Este foi o primeiro caso. O segundo foi com aquele médico que zombou de um paciente que ao ser atendido falou que tinha “peleumonia” e que precisava de um “raôxis”, lembram da história? Assim que o paciente saiu, o médico colocou post numa rede social, escrevendo num papel de receituário as duas pronúncias, ironizando a forma de falar dele. O médico chama-se Guilherme Capel Pasqua, e é de Serra Negra (SP).
Por que neste caso estamos dando o nome dele? Guilherme foi demitido do hospital onde trabalhava, por causa do episódio. Mas não é por isso que o estamos identificando – é por causa do que ele fez neste fim de semana. O médico foi à casa do paciente, o mecânico José Mauro de Oliveira Lima, de 42 anos, pedir desculpas pessoalmente. Em seguida postou o pedido de desculpas na mesma rede social em que fizeram a zombaria. “Eu errei, me arrependi e me sinto mal com isso”, escreveu ele. “Este pedido de desculpas vai a todos os brasileiros que se ofenderam com a brincadeira da ‘peleumonia’. O sr. José Mauro hoje tornou-se meu amigo”.
A repercussão negativa do gesto anterior certamente influenciou o médico, mas ele demonstrou sensibilidade na forma como tratou o caso. Poderia ter feito um pedido protocolar de perdão e seguir em frente. Em vez disso, foi encontrar o homem de quem zombara. Depois, estendeu as desculpas para “todos os brasileiros”.
Além disso, convém ouvir a opinião do paciente.“Eu o desculpei, pois é uma pessoa boa que teve um momento errado. Ele é muito jovem e vai aprender com o tempo, não vou guardar mágoa disso”, afirmou o mecânico José Mauro de Oliveira Lima. “Ele atende muito bem, minha esposa acha que é um bom médico. Espero que volte a trabalhar no hospital”. Segundo José Mauro, o médico prometeu cuidar dele até que se recupere da pneumonia.
Daqui de longe vi muita sabedoria nas palavras do mecânico – uma pessoas que, diga-se de passagem, estudou apenas até o segundo ano do Ensino Fundamental. Todos nós estamos sujeitos a uma frase infeliz – que se pague o preço devido por ela, se for o caso. Mas, quando não faz parte da prática corriqueira da pessoa, ninguém pode ser condenado à pena eterna por este momento de infelicidade.

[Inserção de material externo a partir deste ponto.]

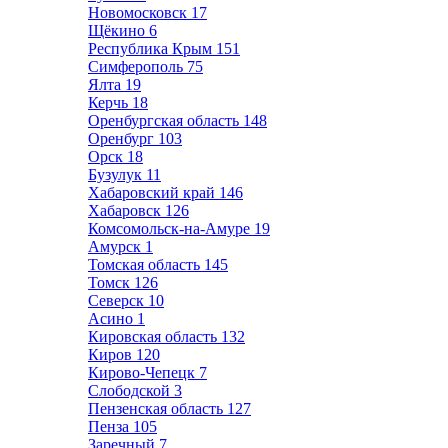
Новомосковск
17
Щёкино
6
Республика Крым
151
Симферополь
75
Ялта
19
Керчь
18
Оренбургская область
148
Оренбург
103
Орск
18
Бузулук
11
Хабаровский край
146
Хабаровск
126
Комсомольск-на-Амуре
19
Амурск
1
Томская область
145
Томск
126
Северск
10
Асино
1
Кировская область
132
Киров
120
Кирово-Чепецк
7
Слободской
3
Пензенская область
127
Пенза
105
Заречный
7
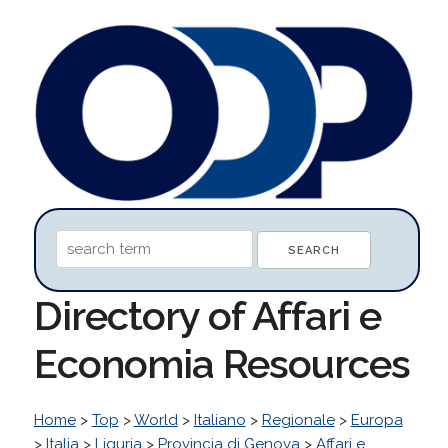
Directory of Affari e
Economia Resources
Home
>
Top
>
World
>
Italiano
>
Regionale
>
Europa
>
Italia
>
Liguria
>
Provincia di Genova
>
Affari e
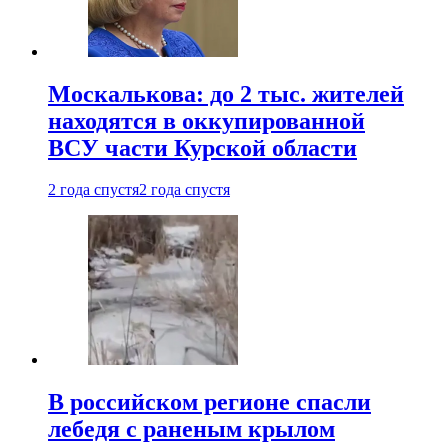
Москалькова: до 2 тыс. жителей
находятся в оккупированной
ВСУ части Курской области
2 года спустя
2 года спустя
В российском регионе спасли
лебедя с раненым крылом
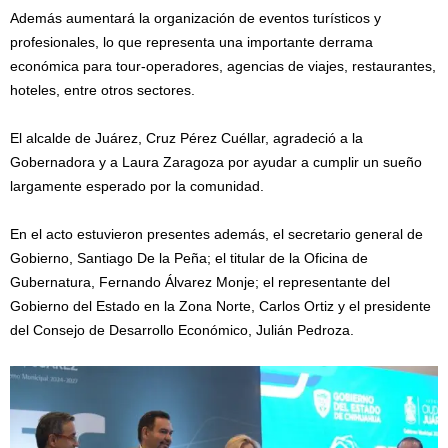
Además aumentará la organización de eventos turísticos y
profesionales, lo que representa una importante derrama
económica para tour-operadores, agencias de viajes, restaurantes,
hoteles, entre otros sectores.
El alcalde de Juárez, Cruz Pérez Cuéllar, agradeció a la
Gobernadora y a Laura Zaragoza por ayudar a cumplir un sueño
largamente esperado por la comunidad.
En el acto estuvieron presentes además, el secretario general de
Gobierno, Santiago De la Peña; el titular de la Oficina de
Gubernatura, Fernando Álvarez Monje; el representante del
Gobierno del Estado en la Zona Norte, Carlos Ortiz y el presidente
del Consejo de Desarrollo Económico, Julián Pedroza.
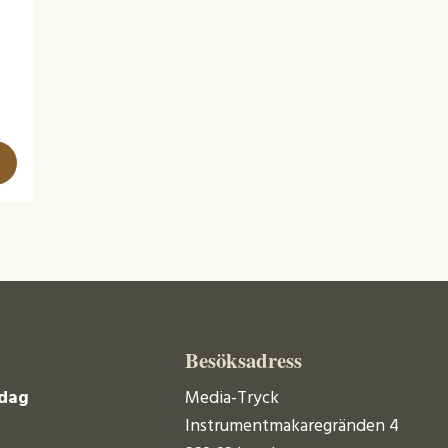
Besöksadress
dag
Media-Tryck
Instrumentmakaregränden 4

É preciso ver o que revela a frase, em que contexto foi pronunciada, e qual o perfil de quem a pronuncia. O camarada que vive defendendo a tortura celebrar um torturado numa frase é uma coisa; outra é um profissional que atende bem um paciente, que não o discrimina no atendimento, que comete um erro depois e que em seguida pede desculpas.
Na desastrada ironia que o médico fez sobre a forma de falar do mecânico, há sinais de muitas razões merecedoras de críticas – mas não há ódio. Já na manifestação em que um cidadão dirige-se à atriz Letícia Sabatella chamando-a de “p…” há um ódio exacerbado, de quem quer destruir o outro, de quem cultiva a intolerância. E este é particularmente nocivo por ser uma ação que conquista apoio e simpatizantes. A atriz foi xingada por ser, na visão dos seus xingadores, uma defensora de Dilma.
Há pedidos de desculpa que são mera retórica, uma artimanha para conter danos; há outros que são verdadeiros pontos de conversão, atuam como uma espécie de revelação (termo que emprego aqui não no sentido religioso, mas de compreensão). Como se o agressor percebesse não só a besteira que fez, mas também a humilhação, o dano, a agressão que infligiu ao outro. E tem ainda a terceira alternativa, a de não pedir desculpas, por achar que não errou, por achar que o agredido fez por merecer etc. A consciência de cada um é que vai determinar o que fazer.